Heinz taught graduate business courses at Carnegie Mellon University for a year in 1970-71.
An obituary in the now-defunct Pittsburgh Press said that during those years, Heinz helped to build two institutions that would become Pittsburgh brand names almost on a par with the condiment kingdom.
He was among a group of investors who helped bring a National Hockey League expansion franchise - the Pittsburgh Penguins - to the city in 1966. Later, he helped Fred Rogers establish Family Communications Inc., the production company for “Mister Rogers’ Neighborhood.”
But Heinz had developed a taste for Pennsylvania politics in 1964, when he managed Sen. Hugh Scott’s reelection campaign. When U.S. Rep. Robert Corbett died unexpectedly in April 1971, that hunger resurfaced.
Heinz jumped into the fray and beat Democrat John Connolly, a well-known Pittsburgh businessman and owner of the Gateway Clipper fleet, in a special election in November 1971. He would go on to win reelection in 1972 and 1974 before making a successful bid for the Senate in 1976, when Scott retired. He was easily reelected in 1982 and 1988.
George Whitmer worked with Heinz on that first campaign. He then helped staff his first district office as a recent college graduate.
He recalled early mornings with Heinz shaking hands outside mill gates at Pittsburgh industrial giants of the day - the J&L plant in Pittsburgh, the massive Westinghouse plant in Turtle Creek and the Dravo shipyard on Neville Island.
Heinz worked to build strong ties to the unions, said Whitmer, who recently retired from PNC. He knew they would be integral to his election.
Pittsburgh lawyer David Ehrenwerth became friends with Heinz as a volunteer during that time. He said early on Heinz assembled an informal group of local lawyers, doctors, businessmen and civic leaders he dubbed his “57 Club.” He met with them regularly and tasked them with writing papers for him.
“We developed a nice relationship. I took him around, even did some surrogate speaking,” Ehrenwerth said.
Keeping up with Heinz, who was his senior by about nearly a decade, was a feat.
“When I’d meet him at 7 a.m., we’d go to union halls in the morning, the Duquesne Club for lunch. And while we were there, he’d say, ‘Don’t eat much. We have three or four dinners to do tonight,’ ” Ehrenwerth recalled.
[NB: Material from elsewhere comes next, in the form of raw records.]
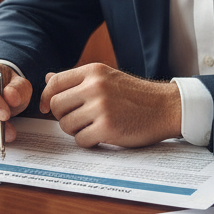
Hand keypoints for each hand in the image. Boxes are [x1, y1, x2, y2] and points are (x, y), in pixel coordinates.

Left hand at [40, 64, 180, 147]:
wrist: (166, 107)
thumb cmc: (135, 94)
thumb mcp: (106, 78)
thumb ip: (78, 80)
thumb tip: (48, 78)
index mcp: (93, 71)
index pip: (55, 82)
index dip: (47, 97)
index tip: (48, 108)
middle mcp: (94, 86)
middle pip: (56, 105)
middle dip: (63, 116)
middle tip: (79, 119)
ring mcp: (101, 107)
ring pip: (66, 124)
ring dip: (76, 130)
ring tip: (93, 126)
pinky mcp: (107, 127)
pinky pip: (81, 139)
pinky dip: (88, 141)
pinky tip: (101, 136)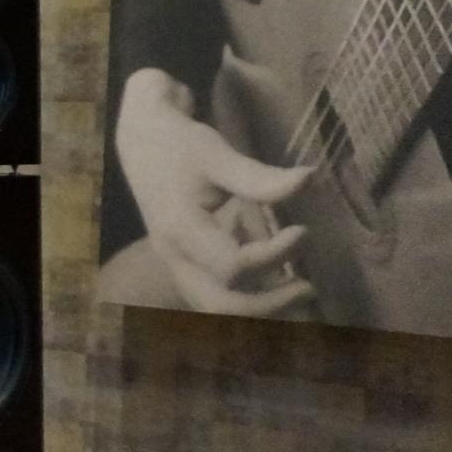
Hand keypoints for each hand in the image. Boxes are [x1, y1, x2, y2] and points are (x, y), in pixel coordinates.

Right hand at [114, 68, 315, 316]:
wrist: (142, 142)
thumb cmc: (180, 145)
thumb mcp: (218, 154)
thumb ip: (260, 177)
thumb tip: (310, 179)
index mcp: (180, 230)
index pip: (234, 266)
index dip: (275, 255)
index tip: (302, 230)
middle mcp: (174, 256)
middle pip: (220, 305)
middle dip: (269, 305)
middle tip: (310, 287)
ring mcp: (176, 263)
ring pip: (215, 308)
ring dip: (259, 309)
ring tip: (299, 289)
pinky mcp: (184, 263)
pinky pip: (214, 295)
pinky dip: (247, 296)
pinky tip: (277, 278)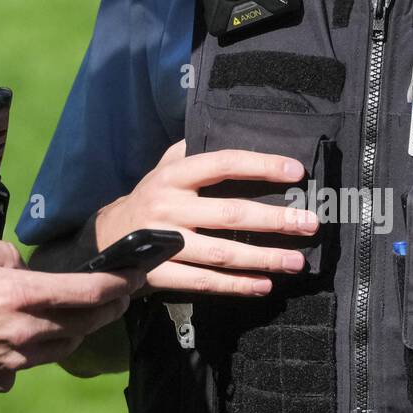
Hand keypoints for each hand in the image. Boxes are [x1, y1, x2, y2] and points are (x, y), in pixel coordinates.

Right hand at [0, 232, 142, 392]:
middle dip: (110, 308)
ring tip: (82, 315)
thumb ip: (6, 251)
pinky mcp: (1, 381)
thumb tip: (26, 265)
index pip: (89, 291)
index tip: (136, 277)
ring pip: (66, 346)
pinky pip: (33, 365)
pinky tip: (32, 338)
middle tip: (120, 296)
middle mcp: (26, 331)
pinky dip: (40, 350)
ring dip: (79, 330)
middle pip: (87, 323)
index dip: (120, 283)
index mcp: (22, 294)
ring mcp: (15, 361)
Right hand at [92, 139, 318, 296]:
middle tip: (310, 224)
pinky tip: (265, 285)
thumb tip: (230, 127)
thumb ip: (193, 151)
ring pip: (222, 253)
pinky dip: (237, 285)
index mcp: (173, 176)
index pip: (222, 164)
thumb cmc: (148, 199)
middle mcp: (169, 207)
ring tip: (297, 262)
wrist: (102, 239)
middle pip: (230, 213)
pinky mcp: (160, 274)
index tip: (296, 171)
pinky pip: (205, 282)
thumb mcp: (163, 168)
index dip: (260, 165)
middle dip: (274, 219)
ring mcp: (164, 243)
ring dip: (264, 258)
Then there were the picnics at Rosemont Farm, the family estate in Fox Chapel. Ehrenwerth said Heinz would invite a diverse crowd, ranging from the region’s most influential civic and corporate leaders to union members who came fresh from the mills.
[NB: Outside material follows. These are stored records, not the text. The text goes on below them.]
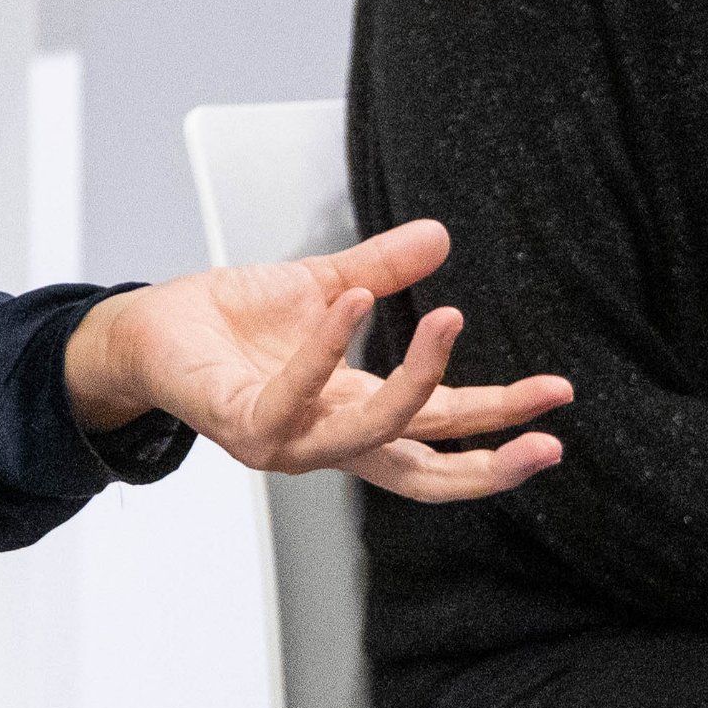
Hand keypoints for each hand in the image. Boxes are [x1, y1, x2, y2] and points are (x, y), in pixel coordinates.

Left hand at [64, 221, 570, 501]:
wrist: (148, 327)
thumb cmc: (227, 323)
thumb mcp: (322, 286)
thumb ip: (382, 267)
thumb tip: (440, 236)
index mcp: (353, 413)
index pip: (441, 432)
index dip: (501, 421)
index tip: (558, 401)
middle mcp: (327, 439)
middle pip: (422, 471)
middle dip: (488, 459)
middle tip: (548, 431)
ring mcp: (286, 441)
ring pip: (368, 437)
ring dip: (416, 383)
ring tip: (452, 318)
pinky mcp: (241, 424)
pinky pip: (295, 394)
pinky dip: (327, 348)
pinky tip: (355, 301)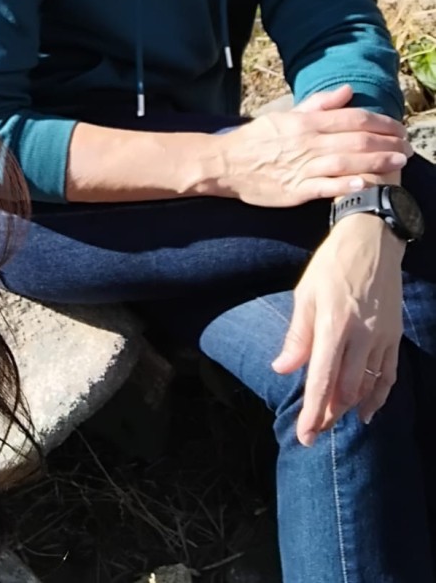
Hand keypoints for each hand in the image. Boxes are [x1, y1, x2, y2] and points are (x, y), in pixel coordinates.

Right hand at [216, 84, 410, 206]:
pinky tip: (366, 183)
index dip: (380, 122)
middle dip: (386, 142)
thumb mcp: (284, 115)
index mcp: (304, 122)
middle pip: (355, 140)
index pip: (351, 118)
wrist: (225, 164)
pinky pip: (325, 187)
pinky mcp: (295, 191)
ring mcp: (300, 167)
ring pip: (346, 163)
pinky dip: (346, 185)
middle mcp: (306, 143)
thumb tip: (347, 92)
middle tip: (408, 147)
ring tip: (398, 163)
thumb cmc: (255, 139)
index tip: (398, 127)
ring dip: (376, 162)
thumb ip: (318, 104)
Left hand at [271, 211, 404, 444]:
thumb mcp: (304, 293)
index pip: (322, 380)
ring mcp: (381, 337)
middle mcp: (360, 335)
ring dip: (350, 408)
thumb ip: (297, 336)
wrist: (372, 240)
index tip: (304, 435)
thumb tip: (282, 369)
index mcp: (332, 324)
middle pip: (345, 390)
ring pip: (367, 386)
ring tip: (333, 422)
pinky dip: (378, 396)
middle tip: (313, 432)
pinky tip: (366, 411)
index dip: (313, 412)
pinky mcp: (394, 335)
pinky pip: (388, 374)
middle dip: (328, 415)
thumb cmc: (331, 264)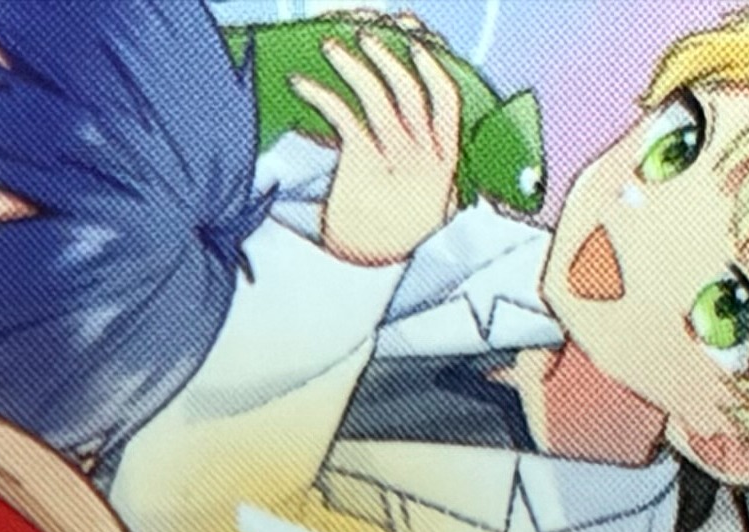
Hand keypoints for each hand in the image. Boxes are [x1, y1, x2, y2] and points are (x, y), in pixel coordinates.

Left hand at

“I remember once, when it began to pour down rain and there were so many people there, there was no way he could get them all into the house. I asked him what we should do, and he said, ‘Let’s just stay out here.’ And there he was soaking wet, going around talking to everyone,” Ehrenwerth said, laughing as he recalled the unlikely spectacle.
He also had a peek at the private man at small gatherings at the farm.
There were the occasionally “lively discussions” between husband and wife, both of whom held strong opinions. But he said Heinz never had a harsh word for his three sons.
“He’d be tossing the kids in the pool and making the hot dogs on the grill himself. He wasn’t an absentee father. He was involved in their lives, always talking about them,” Ehrenwerth said. “His youngest son was just applying to college (in April 1991). John had gone to Yale, and I think Chris got into Yale the day he died.”
In 1995, Teresa Heinz married Boston Democrat John Kerry and was active in his 2004 presidential campaign. Neither she nor any of the Heinz sons live in Pittsburgh. But Oliphant said the family remains committed to The Heinz Endowments, its philanthropic work in Pennsylvania and the legacy of a man in his prime, gone too soon.